Most of Belong’s doctors and specialists are based in Israel, Malki said, though the company intends to expand its reach to the US in the near future. Users there will default to a US section when entering, he said. The app already supports multiple languages: English, French, Hebrew, Spanish, Russian, and in future Chinese as well.
The incentives for hospitals and other healthcare providers to be part of the Belong system is that it helps their patients lower stress levels and also makes them more prepared for meetings, saving time and money for both parties, Malki said. The company’s main revenue model predicts charging the service providers and HMOs and insurance companies for the use of the app in the future, Malki said, as it can significantly save costs of up to thousands of dollars per patient and saves time by better preparing them for treatment.
Dr. Raanan Berger, director of the Institute of Oncology at the Sheba Medical Center in Ramat Gan and secretary of the Israeli Society of Clinical Oncology and Radiotherapy, manages the personalized cancer medicine forum at Belong.
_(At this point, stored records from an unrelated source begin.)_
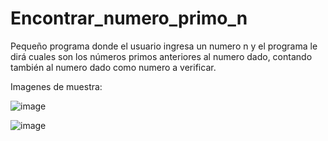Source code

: # Encontrar_numero_primo_n #

Pequeño programa donde el usuario ingresa un numero n y el programa le dirá cuales son los números primos anteriores al numero dado, contando también al numero dado como numero a verificar.

Imagenes de muestra:

![image](https://github.com/LariosTorres/Algoritmos_C_Sharp/assets/61028291/9639ca3e-3eb1-4925-9ab7-fe0ce6c43f43)

![image](https://github.com/LariosTorres/Algoritmos_C_Sharp/assets/61028291/dc963b01-9641-4294-8541-8aad19b2feaf)
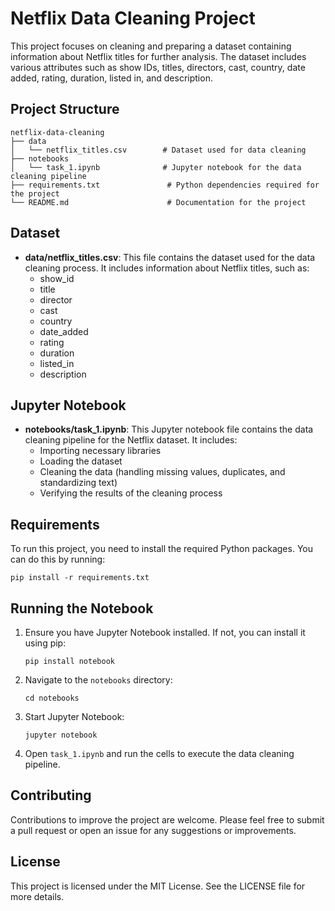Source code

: # Netflix Data Cleaning Project

This project focuses on cleaning and preparing a dataset containing information about Netflix titles for further analysis. The dataset includes various attributes such as show IDs, titles, directors, cast, country, date added, rating, duration, listed in, and description.

## Project Structure

```
netflix-data-cleaning
├── data
│   └── netflix_titles.csv        # Dataset used for data cleaning
├── notebooks
│   └── task_1.ipynb              # Jupyter notebook for the data cleaning pipeline
├── requirements.txt               # Python dependencies required for the project
└── README.md                      # Documentation for the project
```

## Dataset

- **data/netflix_titles.csv**: This file contains the dataset used for the data cleaning process. It includes information about Netflix titles, such as:
  - show_id
  - title
  - director
  - cast
  - country
  - date_added
  - rating
  - duration
  - listed_in
  - description

## Jupyter Notebook

- **notebooks/task_1.ipynb**: This Jupyter notebook file contains the data cleaning pipeline for the Netflix dataset. It includes:
  - Importing necessary libraries
  - Loading the dataset
  - Cleaning the data (handling missing values, duplicates, and standardizing text)
  - Verifying the results of the cleaning process

## Requirements

To run this project, you need to install the required Python packages. You can do this by running:

```
pip install -r requirements.txt
```

## Running the Notebook

1. Ensure you have Jupyter Notebook installed. If not, you can install it using pip:

   ```
   pip install notebook
   ```

2. Navigate to the `notebooks` directory:

   ```
   cd notebooks
   ```

3. Start Jupyter Notebook:

   ```
   jupyter notebook
   ```

4. Open `task_1.ipynb` and run the cells to execute the data cleaning pipeline.

## Contributing

Contributions to improve the project are welcome. Please feel free to submit a pull request or open an issue for any suggestions or improvements.

## License

This project is licensed under the MIT License. See the LICENSE file for more details.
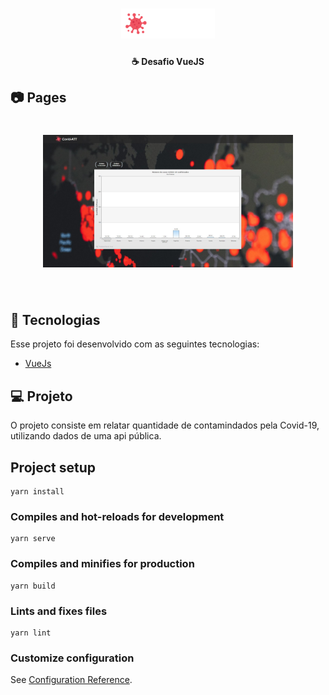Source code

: <h1 align="center">
    <img alt="Covid-ATT" src=".github/coronaviruslogo.png" width="150px" />
</h1>

<h4 align="center">
  ☕ Desafio VueJS
</h4>

## 📷 Pages

<h1 align="center">
    <img alt="Covid-ATT" src=".github/Home.JPG" width="400px" />
</h1>

<br>

## :rocket: Tecnologias

Esse projeto foi desenvolvido com as seguintes tecnologias:

- [VueJs](https://vuejs.org/)

## 💻 Projeto

O projeto consiste em relatar quantidade de contamindados pela Covid-19, utilizando dados de uma api pública.


## Project setup
```
yarn install
```

### Compiles and hot-reloads for development
```
yarn serve
```

### Compiles and minifies for production
```
yarn build
```

### Lints and fixes files
```
yarn lint
```

### Customize configuration
See [Configuration Reference](https://cli.vuejs.org/config/).
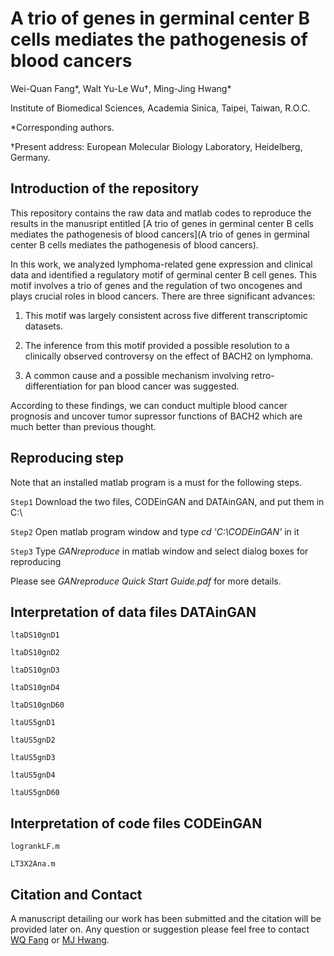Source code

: # A trio of genes in germinal center B cells mediates the pathogenesis of blood cancers

Wei-Quan Fang\*, Walt Yu-Le Wu†, Ming-Jing Hwang\*
 
Institute of Biomedical Sciences, Academia Sinica, Taipei, Taiwan, R.O.C.

\*Corresponding authors. 

†Present address: European Molecular Biology Laboratory, Heidelberg, Germany.

## Introduction of the repository

This repository contains the raw data and matlab codes to reproduce the results in the manusript entitled [A trio of genes in germinal center B cells mediates the pathogenesis of blood cancers](A trio of genes in germinal center B cells mediates the pathogenesis of blood cancers).

In this work, we analyzed lymphoma-related gene expression and clinical data and identified a regulatory motif of germinal center B cell genes. This motif involves a trio of genes and the regulation of two oncogenes and plays crucial roles in blood cancers. There are three significant advances:

1. This motif was largely consistent across five different transcriptomic datasets.

2. The inference from this motif provided a possible resolution to a clinically observed controversy on the effect of BACH2 on lymphoma.

3. A common cause and a possible mechanism involving retro-differentiation for pan blood cancer was suggested.

According to these findings, we can conduct multiple blood cancer prognosis and uncover tumor supressor functions of BACH2 which are much better than previous thought.

## Reproducing step

Note that an installed matlab program is a must for the following steps.

`Step1` Download the two files, CODEinGAN and DATAinGAN, and put them in C:\

`Step2` Open matlab program window and type *cd 'C:\CODEinGAN'* in it

`Step3` Type *GANreproduce* in matlab window and select dialog boxes for reproducing

Please see *GANreproduce Quick Start Guide.pdf* for more details.

## Interpretation of data files DATAinGAN

`ltaDS10gnD1`

`ltaDS10gnD2`

`ltaDS10gnD3`

`ltaDS10gnD4`

`ltaDS10gnD60`

`ltaUS5gnD1`

`ltaUS5gnD2`

`ltaUS5gnD3`

`ltaUS5gnD4`

`ltaUS5gnD60`


## Interpretation of code files CODEinGAN

`logrankLF.m`

`LT3X2Ana.m`

## Citation and Contact

A manuscript detailing our work has been submitted and the citation will be provided later on. Any question or suggestion please feel free to contact [WQ Fang](mailto:deleapoli@gmail.com) or [MJ Hwang](mailto:mjhwang@ibms.sinica.edu.tw).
He does not get payment for it, nor is he linked to the company in any way other than providing his consulting services for free within the app.
“The app provides patients with something they really need, which is guidance and direction,” said Berger. “Beyond the diagnosis and treatment routine they get from the medical system, they need a deeper understanding about their concerns, something that will allay their fears and give them some peace of mind to be able to cope.”
The system is accessible and user friendly, he said. “As a doctor it allows me to contribute to the community but also to get exposed to cases and information that I may not have accessed otherwise,” he said.
The fact that the app is on his mobile phone makes it easier for him to answer questions, even on the go, and enables him to increase his specialist brand in the community in Israel and abroad, he said.
Belong has to date raised $1.5 million from angel investors and will soon start a Series A funding round, said Malki, who has formerly founded and managed tech companies including MoreVRP, acquired by EMC.
Global digital health funding reached a new high in 2015 totaling almost $5.8 billion in 889 deals, compared to $952 million, and 160 deals globally in 2010, according to data compiled by New York based data company CB Insights. Funding in 2016 has remained high, at $3.6 billion in the first half of the year, but the number of deals has slowed, with just 476 deals this year, putting it on course to fall below the number of deals in 2015, the data company said in a July 17 report.
“We want our company to do good and help patients and their families with cancer,” Malki said. “But you need to set up a good team, technology and business for that, because if the business side isn’t strong, then you are not bringing enough value and can’t continue doing good for a very long time.”